What you return must match the records below exactly, apart from the omitted pictures.

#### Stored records
★ ★ ★ ★ ★

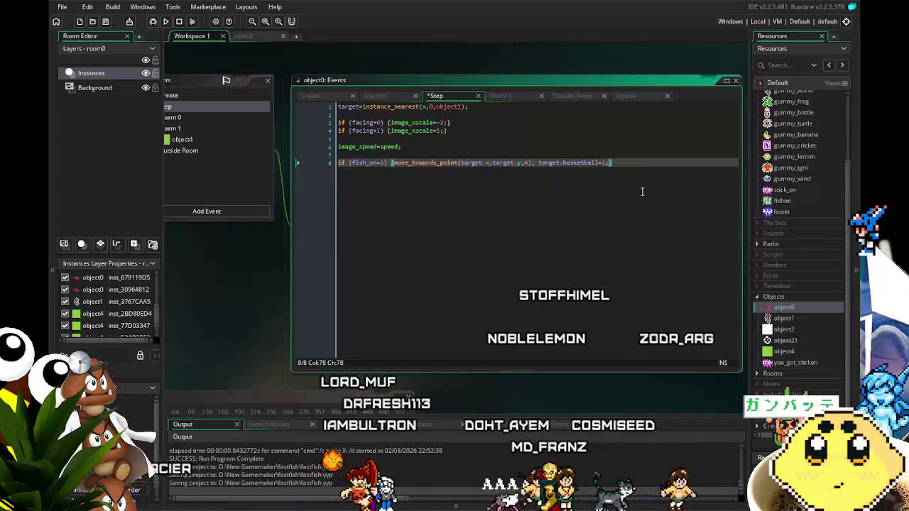
type("pee")
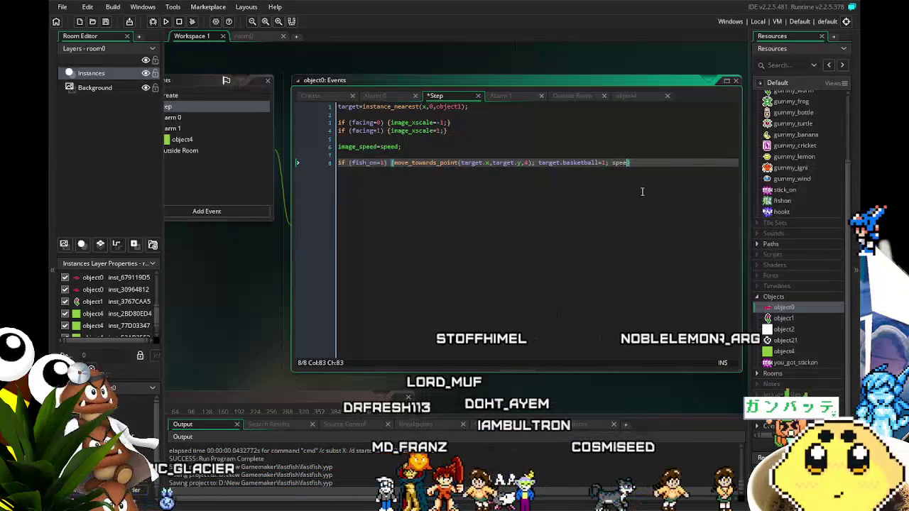
key("BackSpace")
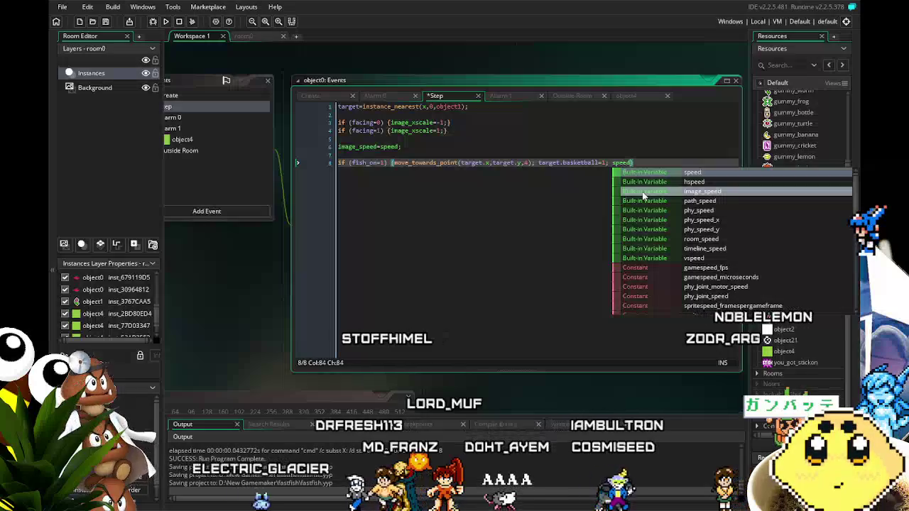
key("BackSpace")
key("BackSpace")
key("BackSpace")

★ ★ ★ ★ ★

#### RESPONSE TO THE TASK
type("pee")
key("BackSpace")
key("BackSpace")
key("BackSpace")
key("BackSpace")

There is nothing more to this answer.